Copy out the lines from the one that has "So, balancing" through the one that has "slots weigh nothing!", with "test tubes" replaced by "vials" and nothing else altered.

Study material Block Start

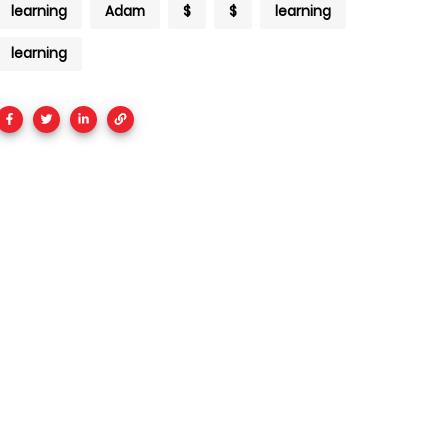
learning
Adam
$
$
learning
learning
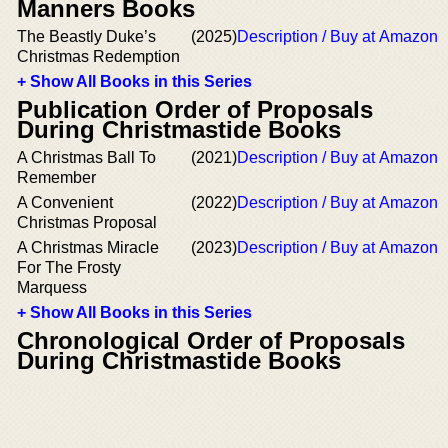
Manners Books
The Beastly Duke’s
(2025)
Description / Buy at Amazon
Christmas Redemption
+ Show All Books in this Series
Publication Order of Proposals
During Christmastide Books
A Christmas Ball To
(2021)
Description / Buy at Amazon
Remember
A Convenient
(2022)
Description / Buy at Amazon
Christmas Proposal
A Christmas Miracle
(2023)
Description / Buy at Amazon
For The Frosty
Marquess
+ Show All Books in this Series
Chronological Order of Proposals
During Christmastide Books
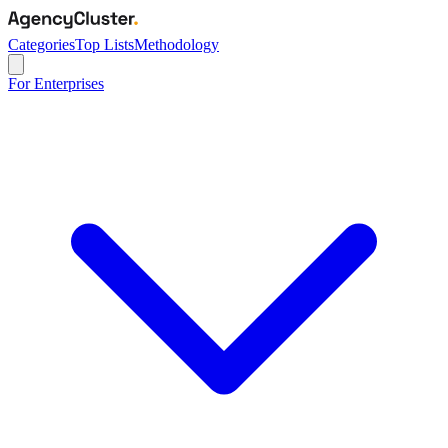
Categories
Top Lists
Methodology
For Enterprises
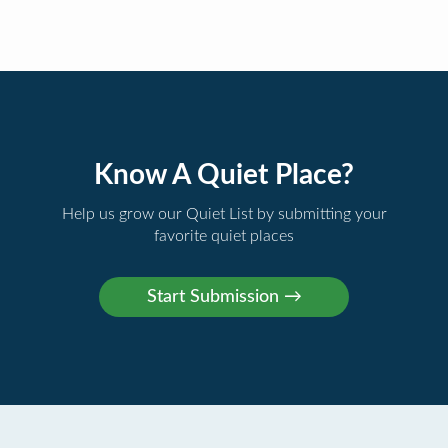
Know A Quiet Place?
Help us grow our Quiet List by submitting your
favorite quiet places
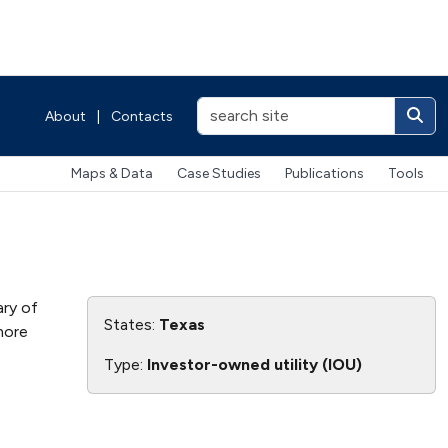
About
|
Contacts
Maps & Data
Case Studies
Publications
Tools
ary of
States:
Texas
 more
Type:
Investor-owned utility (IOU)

Study material Block End
Study material Block Start

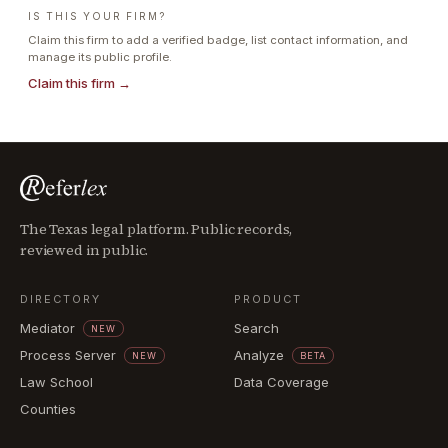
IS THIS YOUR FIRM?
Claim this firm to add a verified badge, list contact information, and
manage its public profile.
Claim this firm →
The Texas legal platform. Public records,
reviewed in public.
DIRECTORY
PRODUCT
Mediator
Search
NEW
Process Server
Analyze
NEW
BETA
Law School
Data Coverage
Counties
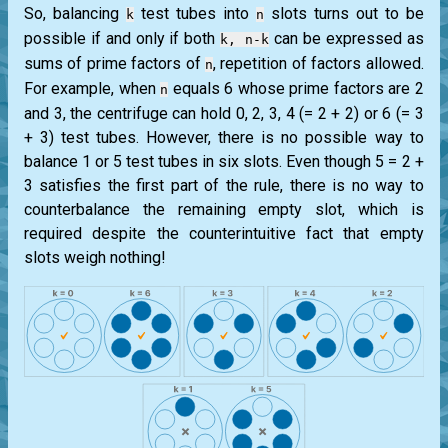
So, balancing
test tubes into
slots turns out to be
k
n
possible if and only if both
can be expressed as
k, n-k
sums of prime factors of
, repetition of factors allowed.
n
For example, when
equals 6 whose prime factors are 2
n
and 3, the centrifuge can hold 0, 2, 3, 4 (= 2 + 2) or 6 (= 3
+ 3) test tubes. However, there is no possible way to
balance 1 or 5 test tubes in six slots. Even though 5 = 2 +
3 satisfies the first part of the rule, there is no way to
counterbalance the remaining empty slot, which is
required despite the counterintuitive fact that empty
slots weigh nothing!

Study material Block End

▶ **Written answer**
So, balancing
vials into
slots turns out to be
k
n
possible if and only if both
can be expressed as
k, n-k
sums of prime factors of
, repetition of factors allowed.
n
For example, when
equals 6 whose prime factors are 2
n
and 3, the centrifuge can hold 0, 2, 3, 4 (= 2 + 2) or 6 (= 3
+ 3) vials. However, there is no possible way to
balance 1 or 5 vials in six slots. Even though 5 = 2 +
3 satisfies the first part of the rule, there is no way to
counterbalance the remaining empty slot, which is
required despite the counterintuitive fact that empty
slots weigh nothing!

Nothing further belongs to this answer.